> **RECORDED INFORMATION**

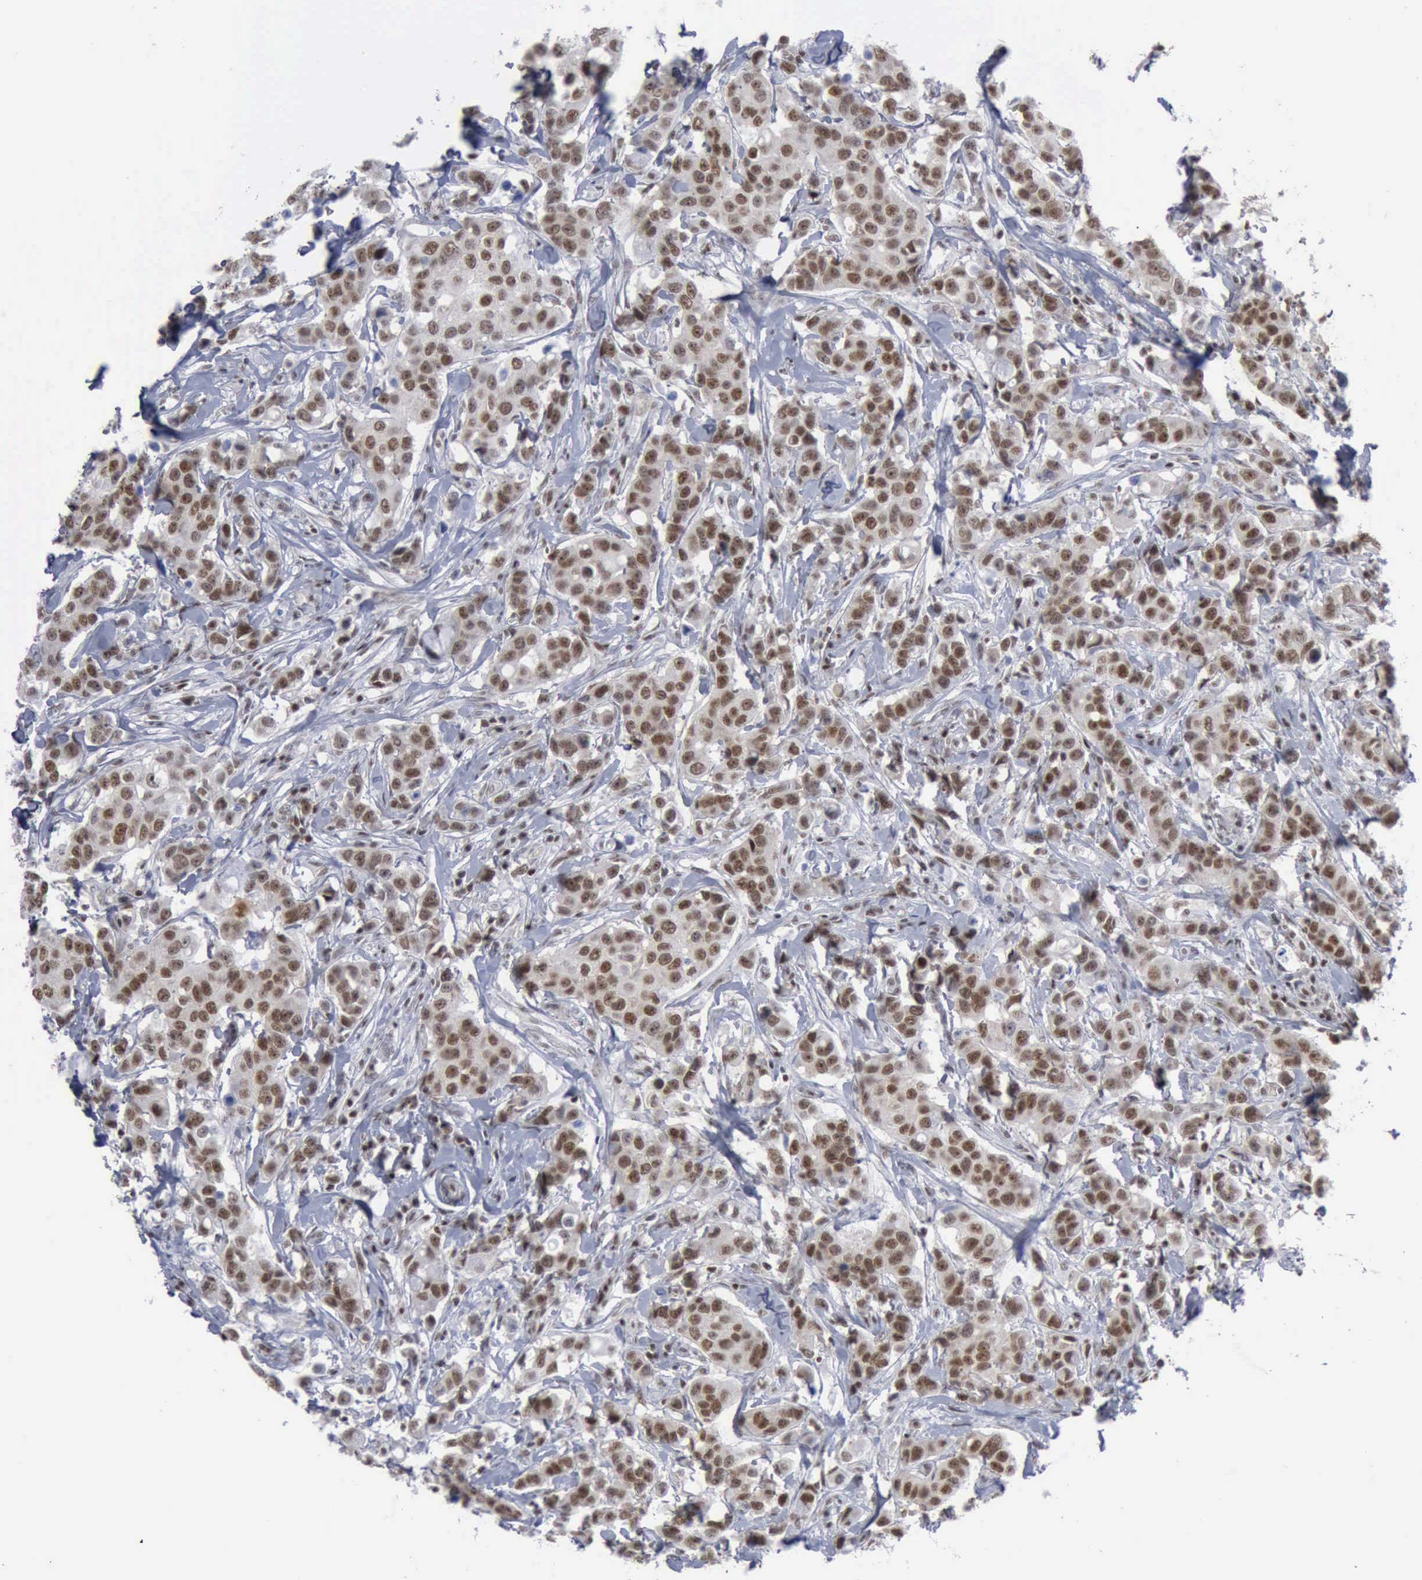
{"staining": {"intensity": "moderate", "quantity": ">75%", "location": "nuclear"}, "tissue": "breast cancer", "cell_type": "Tumor cells", "image_type": "cancer", "snomed": [{"axis": "morphology", "description": "Duct carcinoma"}, {"axis": "topography", "description": "Breast"}], "caption": "Moderate nuclear positivity for a protein is appreciated in about >75% of tumor cells of breast cancer using immunohistochemistry.", "gene": "XPA", "patient": {"sex": "female", "age": 27}}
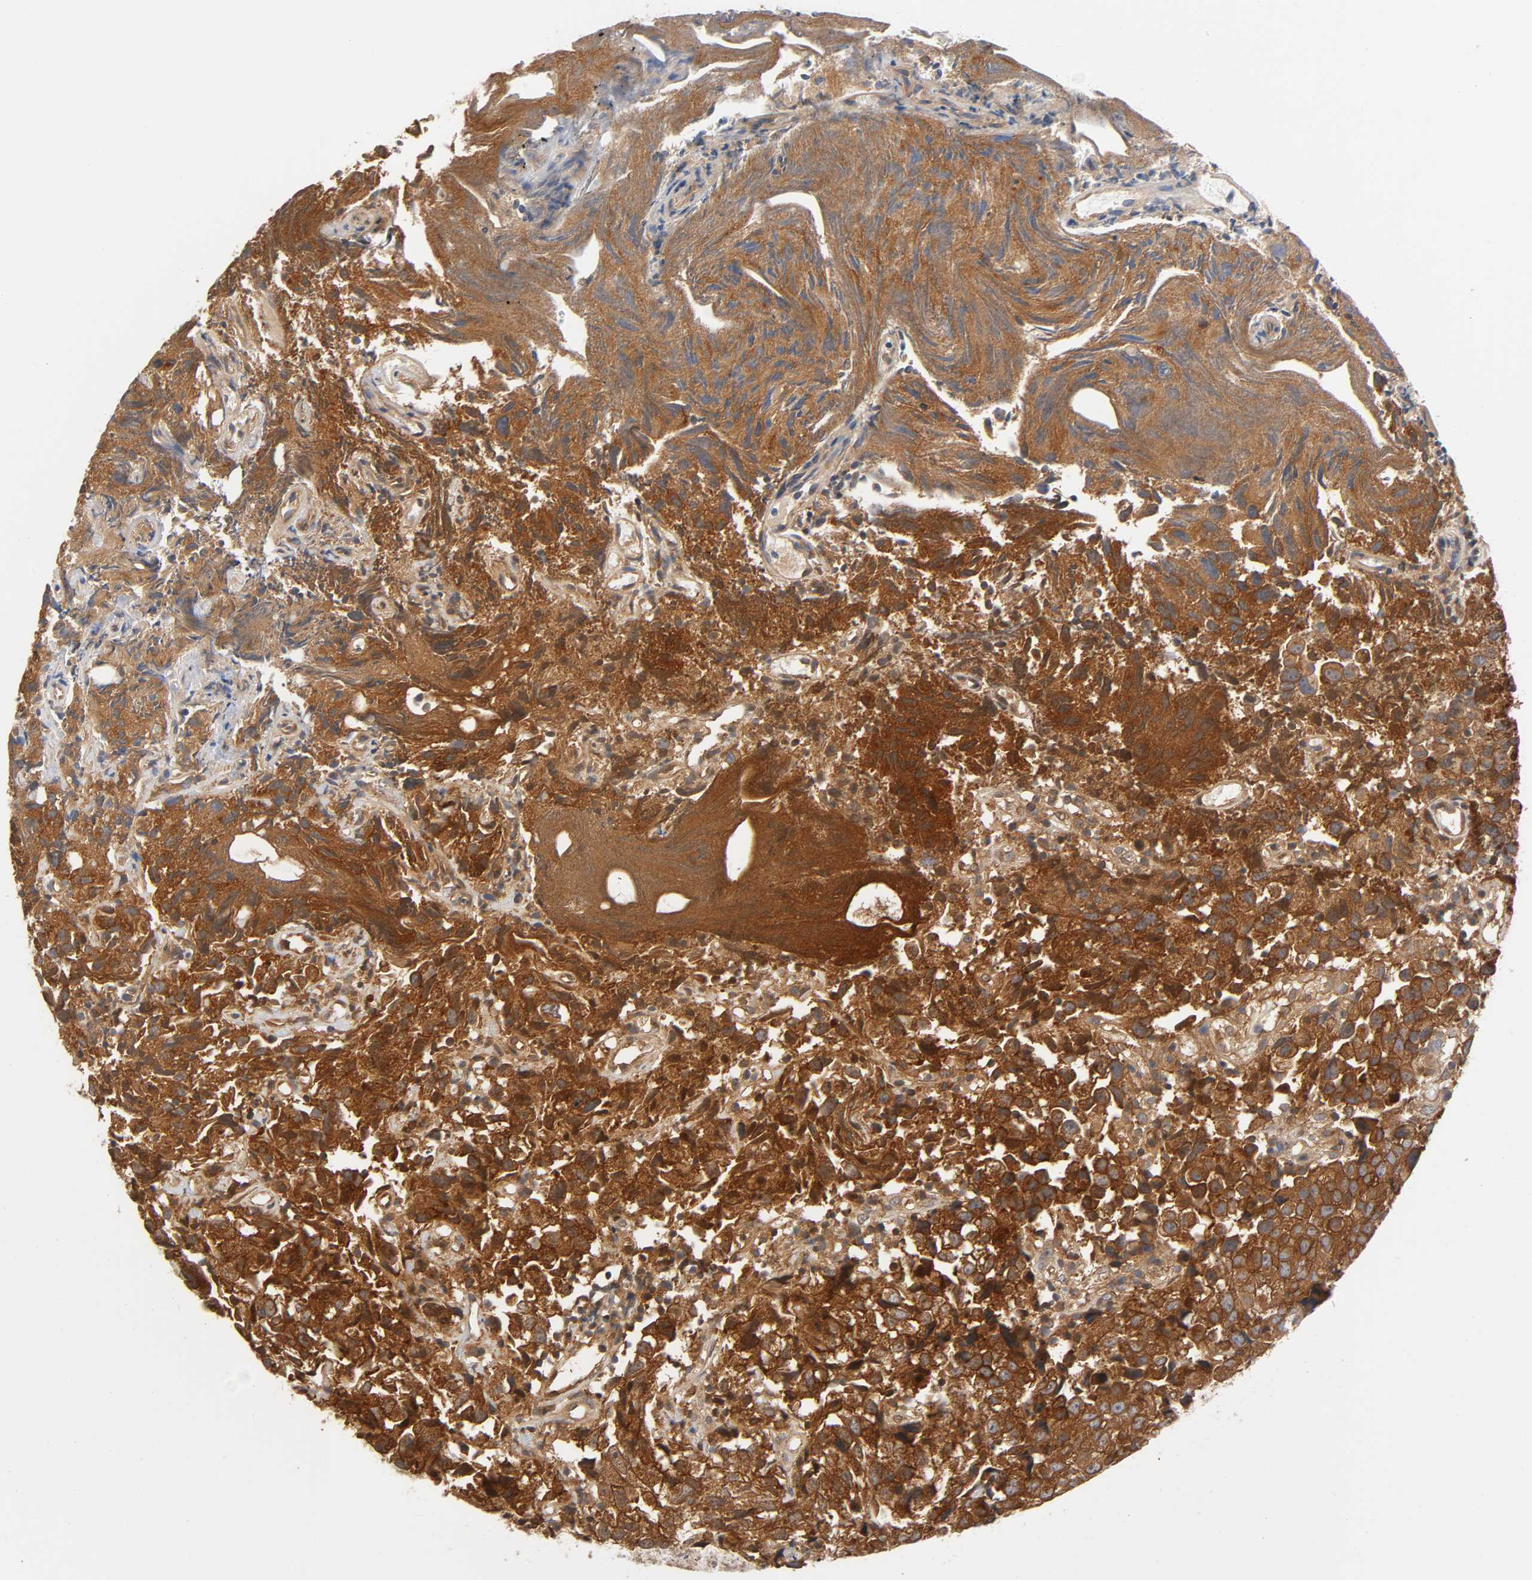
{"staining": {"intensity": "strong", "quantity": ">75%", "location": "cytoplasmic/membranous"}, "tissue": "urothelial cancer", "cell_type": "Tumor cells", "image_type": "cancer", "snomed": [{"axis": "morphology", "description": "Urothelial carcinoma, High grade"}, {"axis": "topography", "description": "Urinary bladder"}], "caption": "Immunohistochemical staining of urothelial carcinoma (high-grade) demonstrates high levels of strong cytoplasmic/membranous protein staining in about >75% of tumor cells.", "gene": "PRKAB1", "patient": {"sex": "female", "age": 75}}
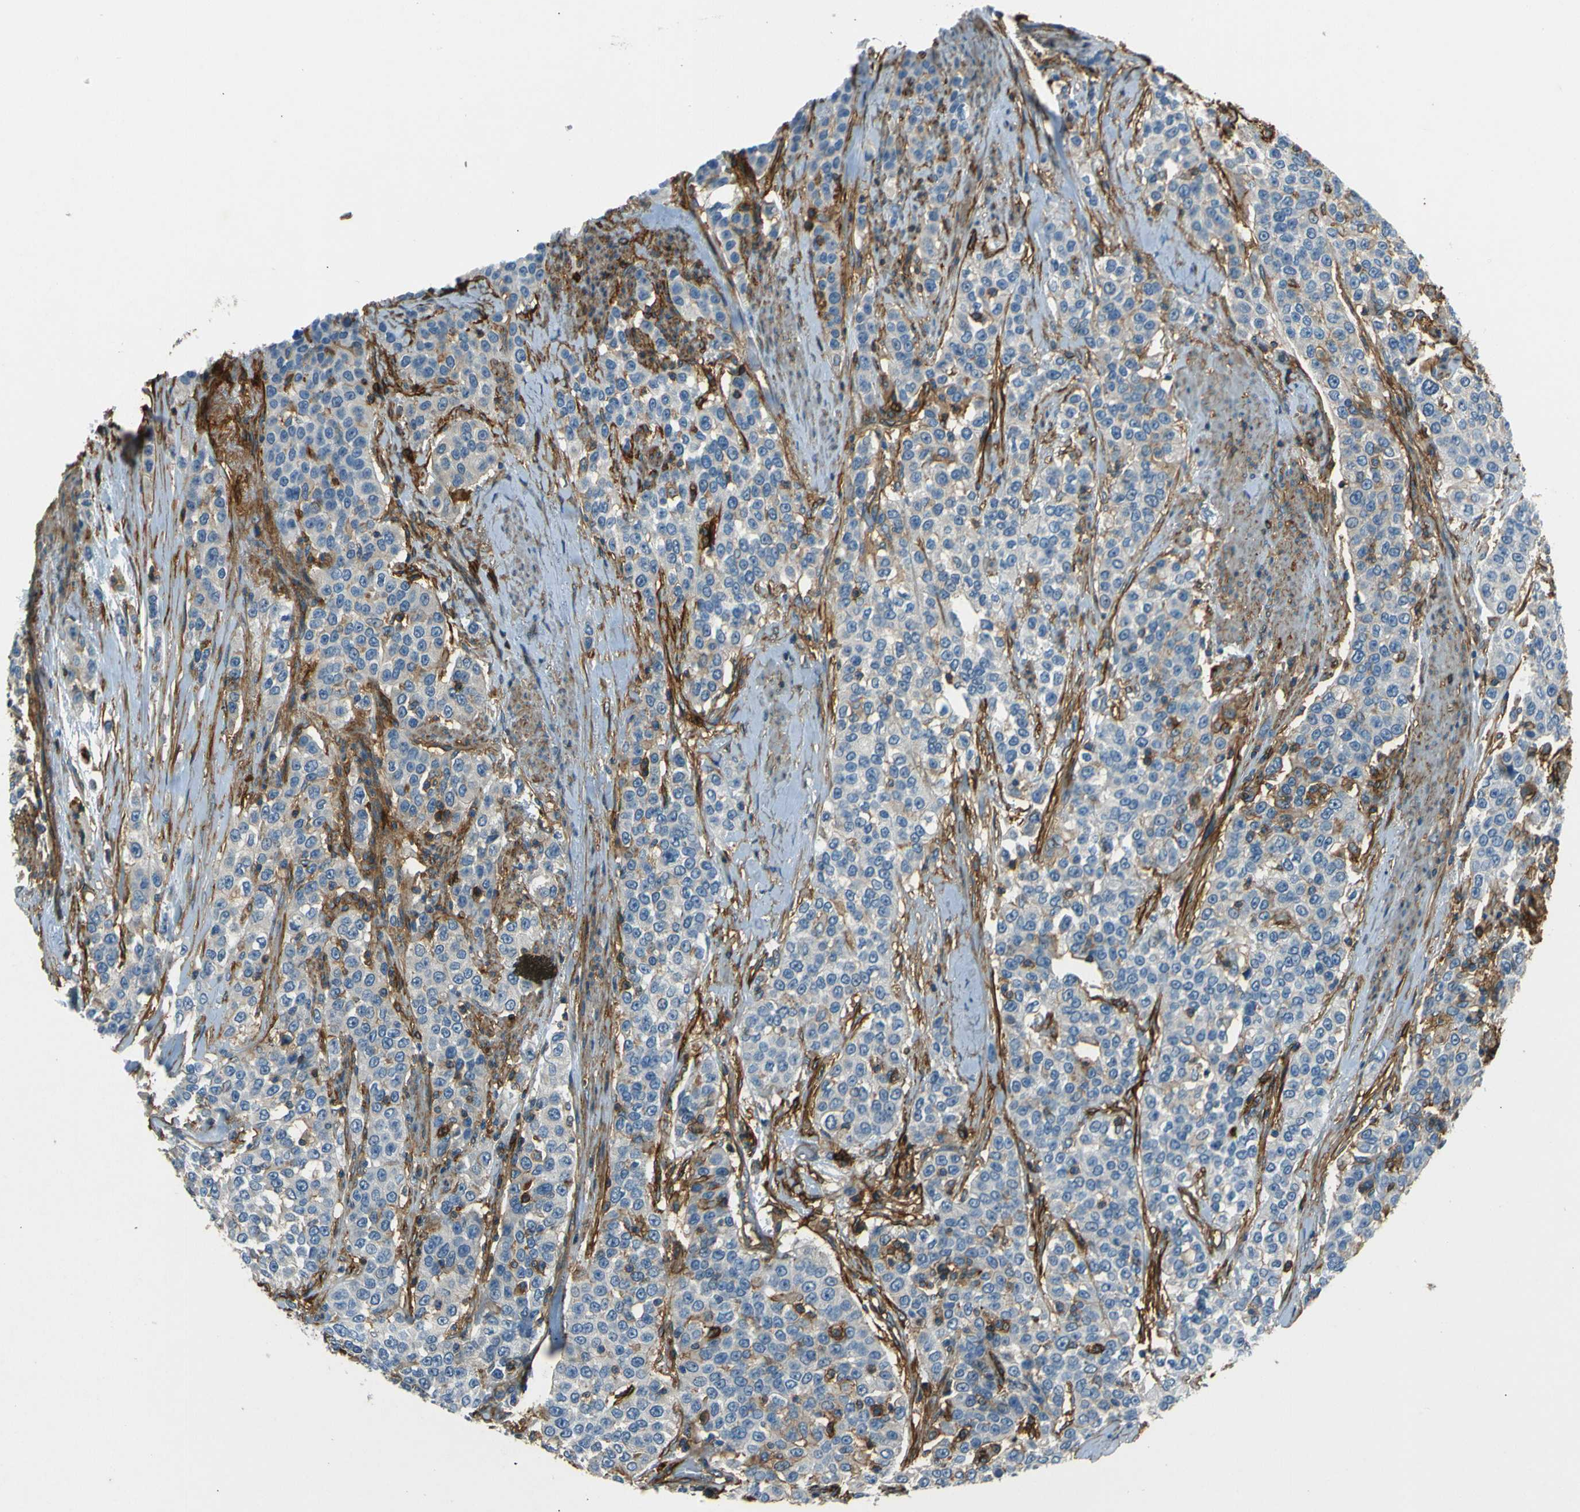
{"staining": {"intensity": "negative", "quantity": "none", "location": "none"}, "tissue": "urothelial cancer", "cell_type": "Tumor cells", "image_type": "cancer", "snomed": [{"axis": "morphology", "description": "Urothelial carcinoma, High grade"}, {"axis": "topography", "description": "Urinary bladder"}], "caption": "Photomicrograph shows no protein positivity in tumor cells of high-grade urothelial carcinoma tissue.", "gene": "ENTPD1", "patient": {"sex": "female", "age": 80}}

> **TASK STATEMENT**
Copy exactly, and copy nothing else: the lines from the start of the data above through the line that holds "staining of urothelial". The pictures stay out.

> **REPLY**
{"staining": {"intensity": "moderate", "quantity": ">75%", "location": "nuclear"}, "tissue": "breast cancer", "cell_type": "Tumor cells", "image_type": "cancer", "snomed": [{"axis": "morphology", "description": "Duct carcinoma"}, {"axis": "topography", "description": "Breast"}], "caption": "Moderate nuclear positivity for a protein is appreciated in about >75% of tumor cells of breast cancer using immunohistochemistry.", "gene": "XPA", "patient": {"sex": "female", "age": 27}}
{"staining": {"intensity": "strong", "quantity": ">75%", "location": "cytoplasmic/membranous"}, "tissue": "urothelial cancer", "cell_type": "Tumor cells", "image_type": "cancer", "snomed": [{"axis": "morphology", "description": "Urothelial carcinoma, High grade"}, {"axis": "topography", "description": "Urinary bladder"}], "caption": "Immunohistochemical staining of urothelial carcinoma (high-grade) demonstrates high levels of strong cytoplasmic/membranous protein staining in about >75% of tumor cells.", "gene": "PRKAB1", "patient": {"sex": "female", "age": 75}}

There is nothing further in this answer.